Personal information
- Full name: Kazenga LuaLua
- Date of birth: 10 December 1990 (age 35)
- Place of birth: Kinshasa, Zaire
- Height: 1.80 m (5 ft 11 in)
- Position: Winger

Team information
- Current team: Rimal Al-Sahra
- Number: 25

Youth career
- 2005–2007: Newcastle United

Senior career*
- Years: Team / Apps / (Gls)
- 2007–2011: Newcastle United / 8 / (0)
- 2009: → Doncaster Rovers (loan) / 4 / (0)
- 2010: → Brighton & Hove Albion (loan) / 11 / (0)
- 2010: → Brighton & Hove Albion (loan) / 11 / (4)
- 2011: → Brighton & Hove Albion (loan) / 9 / (0)
- 2011–2018: Brighton & Hove Albion / 127 / (13)
- 2017: → Queens Park Rangers (loan) / 11 / (1)
- 2017: → Queens Park Rangers (loan) / 8 / (0)
- 2018: Sunderland / 6 / (0)
- 2018–2019: Luton Town / 22 / (2)
- 2019–2021: Luton Town / 52 / (5)
- 2021–2022: Gençlerbirliği / 23 / (1)
- 2022–2023: Levadiakos / 23 / (0)
- 2024: Charlton Athletic / 4 / (0)
- 2024–2025: Hartlepool United / 7 / (0)
- 2025–: Rimal Al-Sahra / 6 / (1)

= Kazenga LuaLua =

Congolese footballer (born 1990)

Kazenga LuaLua (born 10 December 1990) is an English–Congolese professional footballer who plays for Rimal Al-Sahra as a winger.

==Career==
===Newcastle United and loan spells===
Born in Kinshasa, LuaLua moved to England shortly after his birth. He moved to Newcastle as a youngster, as his older brother Lomana LuaLua was signed by Newcastle United. Kazenga progressed in Newcastle's youth academy, and played for the reserve team. He was called up to the senior squad for the first time for the FA Cup third-round game against Birmingham City on 6 January 2007. At just 16 years and 27 days old, LuaLua would have been the youngest player to play for Newcastle: the record is currently held by Steve Watson.

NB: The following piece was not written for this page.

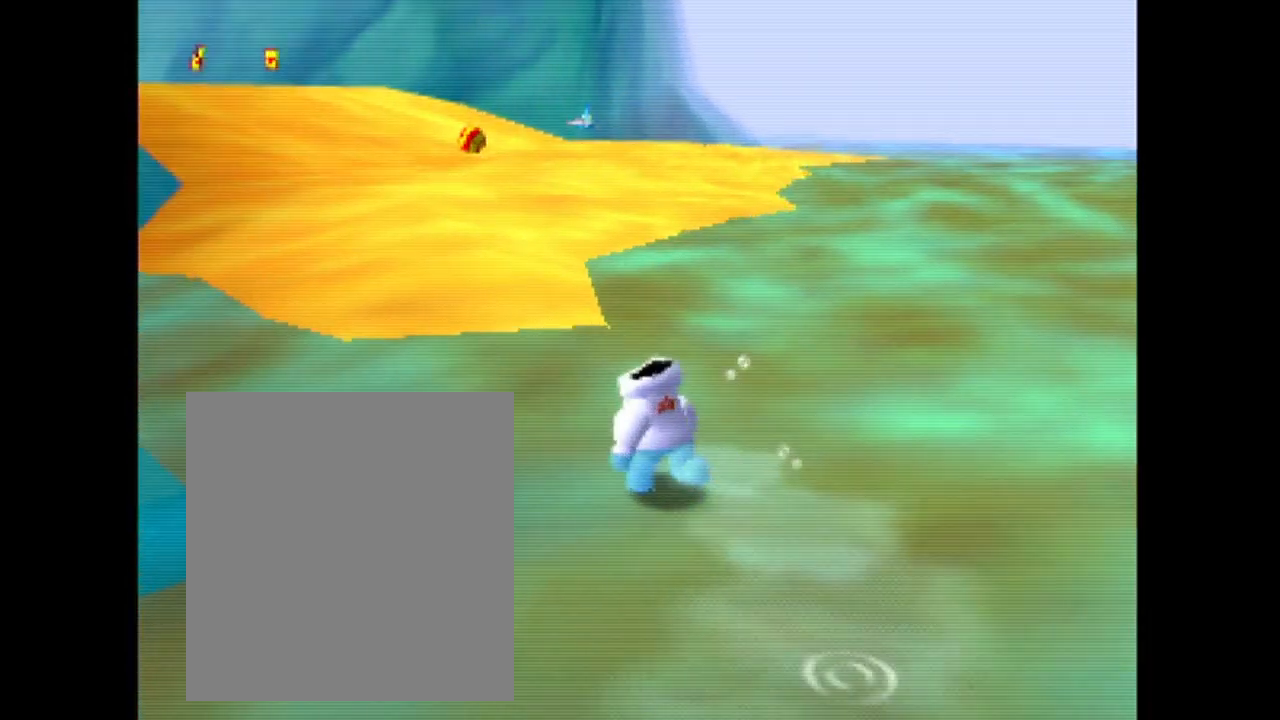
{"buttons": [], "left_stick": "up", "events": [[133, "left_stick", "up"]]}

He was part of the Newcastle youth team that reached the semi-final of the FA Youth Cup in the 2005–06 season. LuaLua finally made his first-team debut on 6 January 2008, coming on in the 74th minute of an FA Cup third-round game against Stoke City as a substitute for Damien Duff.

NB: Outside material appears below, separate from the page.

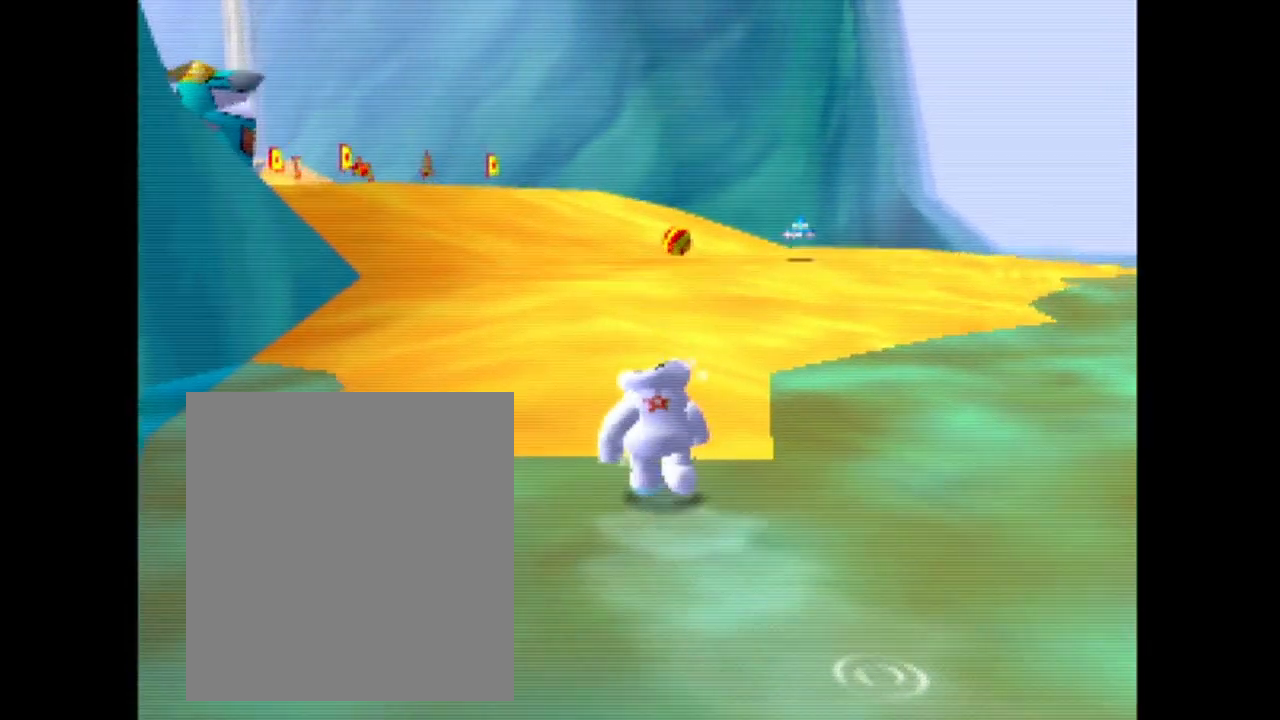
{"buttons": [], "left_stick": "up", "events": []}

LuaLua made his Premier League debut on 19 January 2008, coming on as a substitute again for Duff at St James' Park in a match against Bolton Wanderers and went on to make several appearances for the first team later that season.

====Loan to Doncaster Rovers====

In January 2009 LuaLua signed for Doncaster Rovers of the Championship on loan until the end of the season. All four of his appearances game in the league where the Yorkshire club finished 14th of the 2008–09 Championship season.

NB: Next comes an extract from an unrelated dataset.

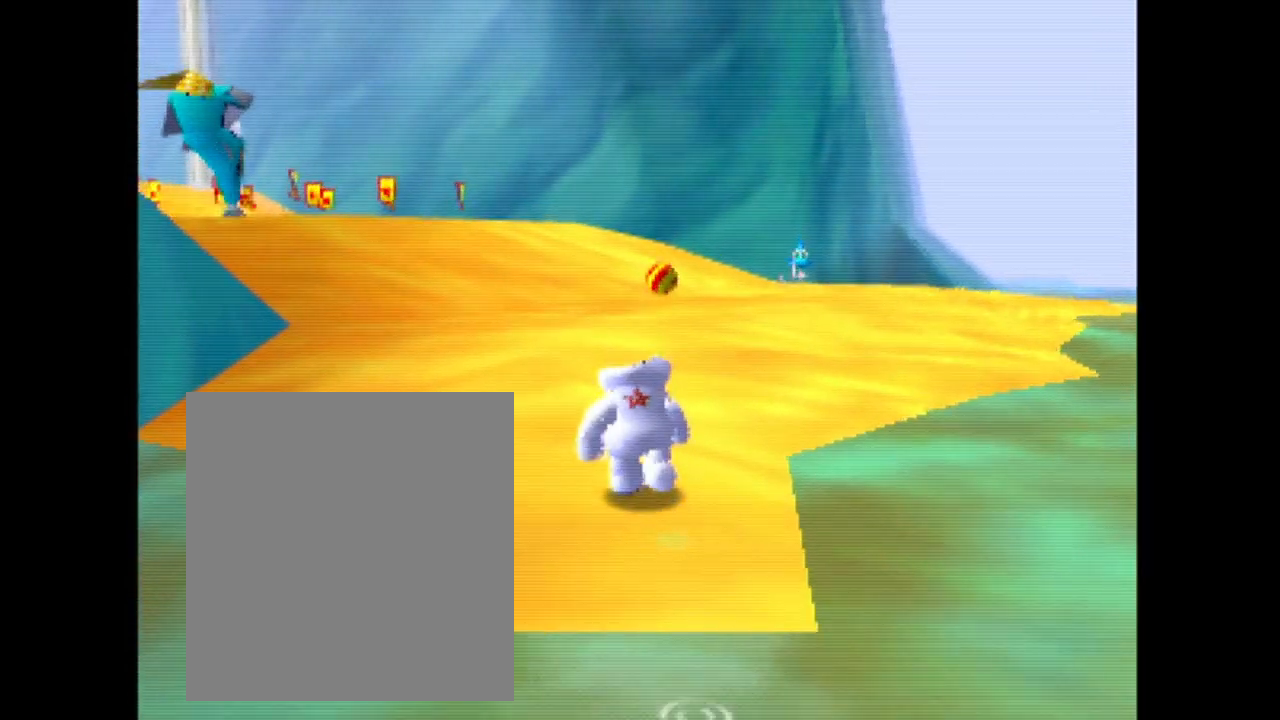
{"buttons": [], "left_stick": "up", "events": []}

====Loan to Brighton & Hove Albion====

On 9 February 2010, LuaLua joined League One side Brighton & Hove Albion on loan, initially for one month. LuaLua was recommended to Brighton manager Gus Poyet by Dennis Wise. LuaLua rejoined Brighton on loan for four months on 30 August 2010. He then made his debut back at Brighton on 11 September 2010 and made it one to remember scoring a rocket 25-yard free kick in style and celebrating with his famous double backflip. He won the Football League Young Player of the Month in October 2010. On 13 November LuaLua broke his leg playing against Hartlepool United in a League One game. LuaLua shortly returned to Newcastle to make his recovery, and expressed his hope that he may play again in the 2010–11 season. Gus Poyet stated that LuaLua played a key part in Brighton's promotion to the Championship.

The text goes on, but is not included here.